Deeply influenced by the Chinese literati tradition of expression of self and philosophy through painting, Fan pursued a Xieyi style of painting. “To write” or “Xie” is referring to the execution of loose, carefree brushwork of calligraphy or painting. “Meaning” or “yi” is articulated through allegorical references and representation made in the content.
Form and content, nature and oneself – balanced in perfect harmony – in unification is emphasized in Fan’s Xieyi paintings. Fan’s sensitive and thoughtful response to nature and the world around him served to express and reconcile his own feelings to the world of visual reality.
Of key importance is the connection or relationship with nature, which Fan reflected on, and which guided his practice. Subjectivity and the objective world could only be significant, or beautiful, if one focuses on the inter-connection between them, as opposed to taking them as isolated concepts.

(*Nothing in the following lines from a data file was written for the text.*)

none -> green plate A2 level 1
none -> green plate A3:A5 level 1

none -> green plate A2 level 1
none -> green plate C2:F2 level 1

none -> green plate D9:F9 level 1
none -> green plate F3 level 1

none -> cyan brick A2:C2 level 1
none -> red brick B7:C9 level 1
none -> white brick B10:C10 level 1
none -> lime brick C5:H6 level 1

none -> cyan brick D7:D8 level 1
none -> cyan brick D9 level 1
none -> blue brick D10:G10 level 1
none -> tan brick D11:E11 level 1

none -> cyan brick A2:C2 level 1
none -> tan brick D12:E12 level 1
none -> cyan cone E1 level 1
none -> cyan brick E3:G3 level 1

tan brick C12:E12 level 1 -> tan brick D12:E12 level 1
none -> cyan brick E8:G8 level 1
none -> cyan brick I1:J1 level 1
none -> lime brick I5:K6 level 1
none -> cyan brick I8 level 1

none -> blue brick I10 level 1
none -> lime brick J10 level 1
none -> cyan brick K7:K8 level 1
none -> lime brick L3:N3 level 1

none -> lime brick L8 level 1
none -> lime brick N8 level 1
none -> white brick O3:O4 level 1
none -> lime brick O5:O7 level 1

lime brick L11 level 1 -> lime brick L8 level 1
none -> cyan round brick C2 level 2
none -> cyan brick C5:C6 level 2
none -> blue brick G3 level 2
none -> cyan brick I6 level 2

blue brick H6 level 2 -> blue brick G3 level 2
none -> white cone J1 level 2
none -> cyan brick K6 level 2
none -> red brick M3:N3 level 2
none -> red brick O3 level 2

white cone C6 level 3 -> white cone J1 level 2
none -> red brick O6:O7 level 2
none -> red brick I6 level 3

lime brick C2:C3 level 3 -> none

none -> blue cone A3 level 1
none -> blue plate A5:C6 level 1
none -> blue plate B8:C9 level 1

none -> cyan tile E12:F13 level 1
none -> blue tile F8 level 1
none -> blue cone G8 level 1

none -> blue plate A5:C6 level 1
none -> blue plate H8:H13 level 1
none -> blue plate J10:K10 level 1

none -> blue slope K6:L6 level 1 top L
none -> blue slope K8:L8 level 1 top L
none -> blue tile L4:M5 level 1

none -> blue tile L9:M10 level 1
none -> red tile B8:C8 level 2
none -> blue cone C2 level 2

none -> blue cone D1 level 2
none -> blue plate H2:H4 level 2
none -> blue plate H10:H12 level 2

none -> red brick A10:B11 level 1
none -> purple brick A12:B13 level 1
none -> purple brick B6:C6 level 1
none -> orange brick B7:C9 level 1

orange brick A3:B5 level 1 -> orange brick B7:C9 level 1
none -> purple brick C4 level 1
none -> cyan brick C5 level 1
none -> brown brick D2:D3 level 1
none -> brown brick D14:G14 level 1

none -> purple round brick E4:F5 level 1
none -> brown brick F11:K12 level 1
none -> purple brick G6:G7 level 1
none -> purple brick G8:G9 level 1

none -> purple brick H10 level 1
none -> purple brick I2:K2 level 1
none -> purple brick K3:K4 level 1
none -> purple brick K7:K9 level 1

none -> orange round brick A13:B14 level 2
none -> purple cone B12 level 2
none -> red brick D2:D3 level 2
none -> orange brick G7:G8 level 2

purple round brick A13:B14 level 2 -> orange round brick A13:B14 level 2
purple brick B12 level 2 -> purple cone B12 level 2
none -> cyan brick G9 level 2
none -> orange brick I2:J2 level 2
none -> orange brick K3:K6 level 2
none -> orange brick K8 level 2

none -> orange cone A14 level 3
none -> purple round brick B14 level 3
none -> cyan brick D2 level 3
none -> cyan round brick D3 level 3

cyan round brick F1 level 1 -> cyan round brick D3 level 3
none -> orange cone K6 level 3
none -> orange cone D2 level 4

Aesthetically, Fan’s composition was bold, and free-spirited– yet displayed a simplicity and purity of expression, which perfectly reconciles the artist to nature. Fan was of
a scholarly, literati background, and his approach to art is that of a philosopher and a “gardener”: a perfect synthesis of theory, spirit and practice.
When Fan arrived in Singapore in the 1950s, he brought with him a fresh dimension of Xieyi painting to art in Singapore. Fan’s art inspired new direction and development for the local Chinese ink paintings. He was a great mentor to many students who became successful artists eventually, including Ling Cher Eng (1940-1995), Nai Swee Leng, Lim Kay Hiong, Chua Ek Kay (1947-2008), Tan Oe Pang and Chen Kezhan.
Fan Chang Tien has indeed left a legacy of high artistic achievement, and will always be remembered as the master ink painter of a generation. We hope to celebrate and remember this great artist and hope more art lovers will get to know, and enjoy his works. We sincerely hope that this exhibition will further public interest in the work and life of Fan Chang Tien.